> **PROVIDED DATA**
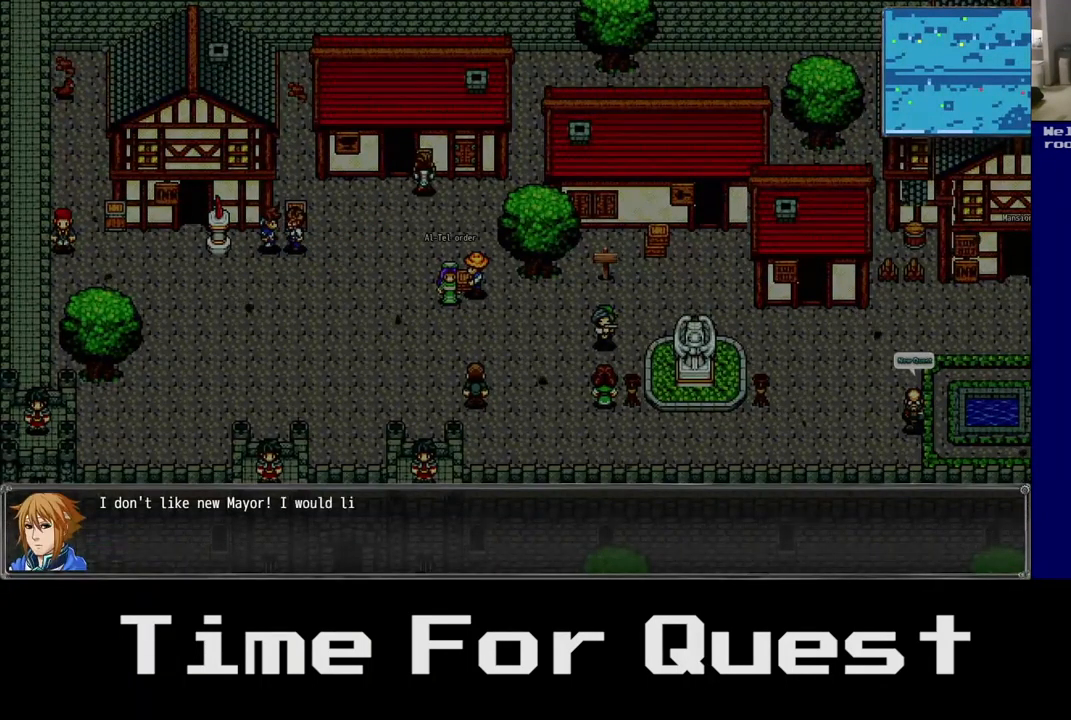
{"buttons": ["A"], "left_stick": "center", "right_stick": "center", "events": [[17, "DPAD_RIGHT", "up"], [17, "DPAD_UP", "up"], [483, "A", "down"]]}
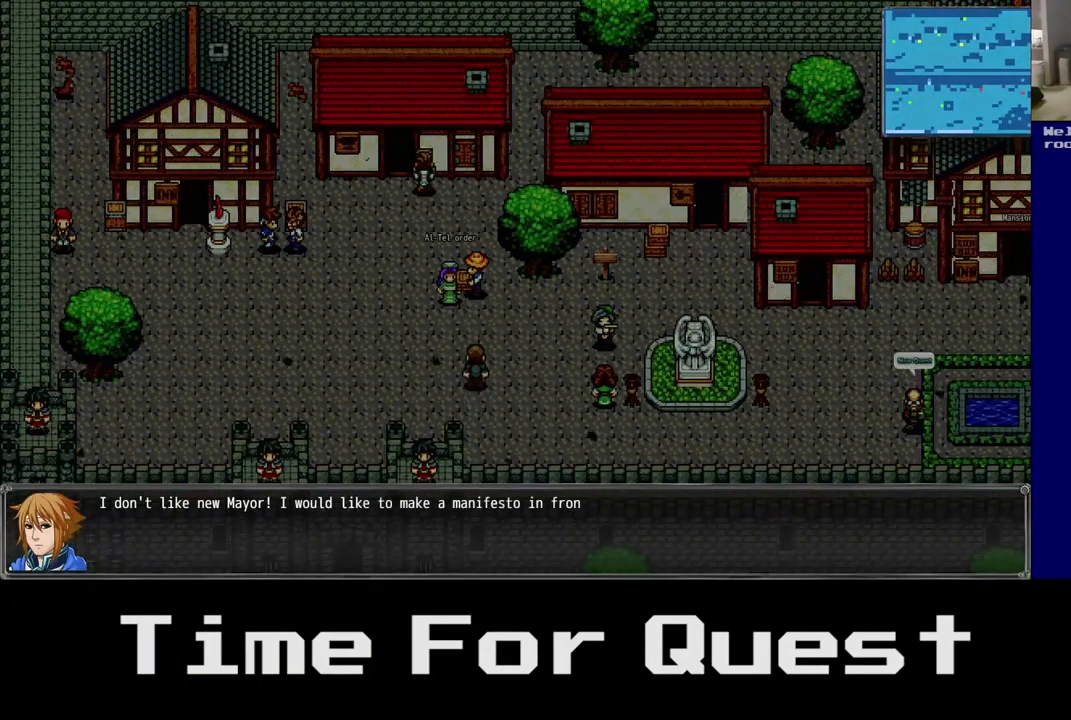
{"buttons": ["A"], "left_stick": "center", "right_stick": "center", "events": [[199, "A", "up"], [449, "A", "down"]]}
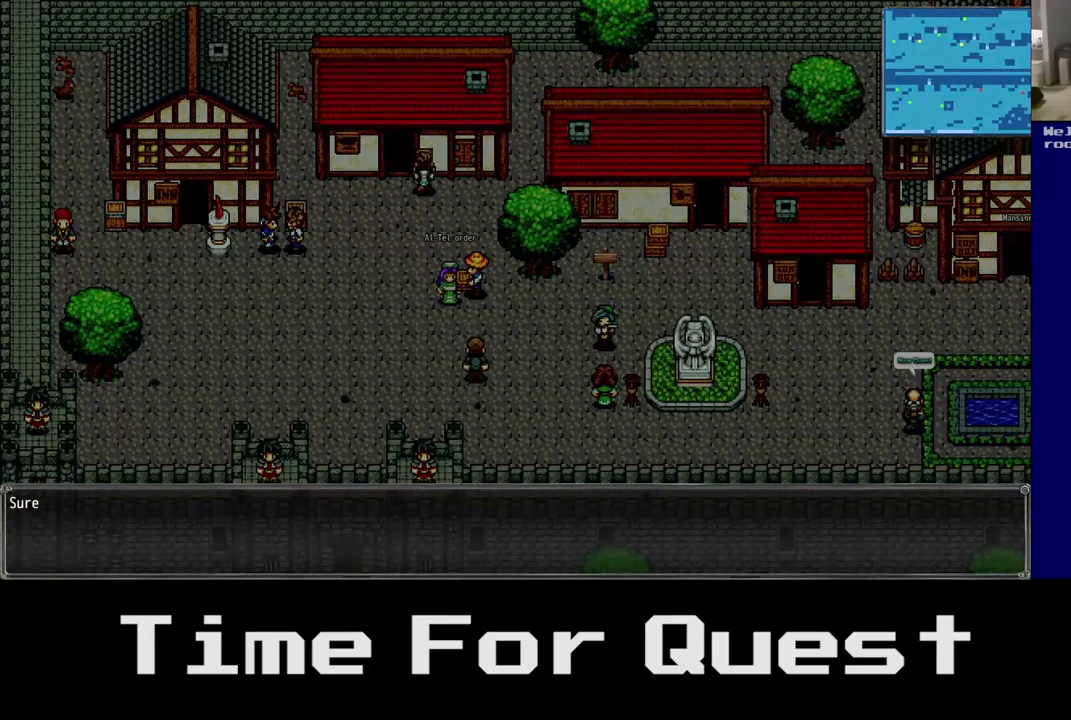
{"buttons": [], "left_stick": "center", "right_stick": "center", "events": [[100, "A", "up"]]}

> **EXERCISE**
A word-for-word copy of the listing is needed. It must not include the pictures.

> **WORKED SOLUTION**
{"buttons": ["A"], "left_stick": "center", "right_stick": "center", "events": [[17, "DPAD_RIGHT", "up"], [17, "DPAD_UP", "up"], [483, "A", "down"]]}
{"buttons": ["A"], "left_stick": "center", "right_stick": "center", "events": [[199, "A", "up"], [449, "A", "down"]]}
{"buttons": [], "left_stick": "center", "right_stick": "center", "events": [[100, "A", "up"]]}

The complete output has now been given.